FACTS and ENTITIES represent relevant context to the current conversation.
# These are the most relevant facts and their valid date ranges
# format: FACT (Date range: from - to)
<FACTS>
- Daniel99db is worried about his sick dog. (2025-01-24 02:11:54 - present)
- Daniel Chalef is worried about his sick dog. (2025-01-24 02:11:54 - present)
- The assistant asks how the user is feeling. (2025-01-24 02:11:51 - present)
- Daniel99db has been a bit stressful lately due to his dog. (2025-01-24 02:11:53 - present)
- Daniel99db has been a bit stressful lately due to work. (2025-01-24 02:11:53 - present)
- Daniel99db is a user. (2025-01-24 02:11:51 - present)
- user has the id of Daniel99db (2025-01-24 02:11:50 - present)
- user has the name of Daniel Chalef (2025-01-24 02:11:50 - present)
</FACTS>
# These are the most relevant entities
# ENTITY_NAME: entity summary
<ENTITIES>
- worried: Daniel Chalef (Daniel99db) is feeling stressed lately, primarily due to work-related issues and concerns about his sick dog, which has made him worried.
- Daniel99db: Daniel99db, or Daniel Chalef, is currently experiencing stress primarily due to work-related issues and concerns about his sick dog. Despite these challenges, he has shown a desire for interaction by initiating conversations, indicating his openness to communication.
- sick: Daniel Chalef, also known as Daniel99db, is feeling stressed lately, primarily due to work-related issues and concerns about his sick dog. He expresses worry about his dog's health.
- Daniel Chalef: Daniel Chalef, also known as Daniel99db, has been experiencing stress recently, primarily related to work issues and concerns about his sick dog. Despite this stress, he has been feeling generally well and has expressed a desire to connect with others, as indicated by his friendly greeting, "Hi there?".
- dog: Daniel99db, also known as Daniel Chalef, mentioned that he has been feeling a bit stressed lately, which is related to both work and his dog.
- work: Daniel Chalef, also known as Daniel99db, has been experiencing stress lately, primarily related to work.
- feeling: The assistant initiates a conversation by asking how the user is feeling today, indicating a willingness to listen and provide support.
</ENTITIES>
1r = await graph_invoke(
2 "She ate my shoes which were expensive.",
3 first_name,
4 last_name,
5 user_name,
6 thread_id,
7)
8
9print(r)

That sounds really frustrating, especially when you care so much about your belongings and your dog’s health. It’s tough when pets get into things they shouldn’t, and it can add to your stress. How are you feeling about that situation? Are you able to focus on her health despite the shoe incident?
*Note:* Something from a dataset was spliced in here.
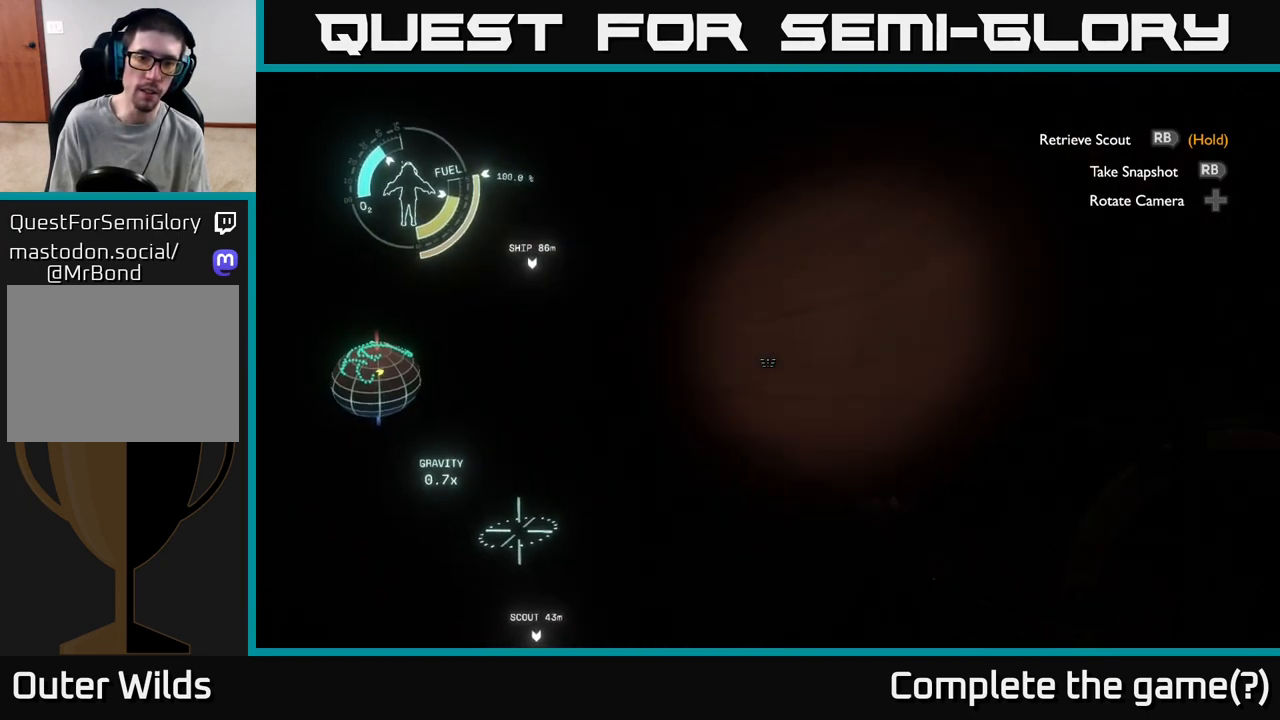
{"buttons": [], "left_stick": "up", "right_stick": "center", "events": [[250, "right_stick", "center"], [367, "left_stick", "up"]]}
Let’s now test whether the Agent is correctly grounded with facts from the prior conversation.

1r = await graph_invoke(
2 "What are we talking about?",
3 first_name,
4 last_name,
5 user_name,
6 thread_id,
7)
8
9print(r)

We were discussing your concerns about your dog being sick and the situation with her eating your expensive shoes. It sounds like you’re dealing with a lot right now, and I want to make sure we’re addressing what’s on your mind. If there’s something else you’d like to talk about or if you want to share more about your dog, I’m here to listen.

Let’s go even further back to determine whether context is kept by referencing a user message that is not currently in the Agent State. Zep will retrieve Facts related to the user’s job.

1r = await graph_invoke(
2 "What have I said about my job?",
3 first_name,
4 last_name,
5 user_name,
6 thread_id,
7)
8
9print(r)

You’ve mentioned that you’ve been feeling a bit stressed lately, primarily due to work-related issues. If you’d like to share more about what’s been going on at work or how it’s affecting you, I’m here to listen and support you.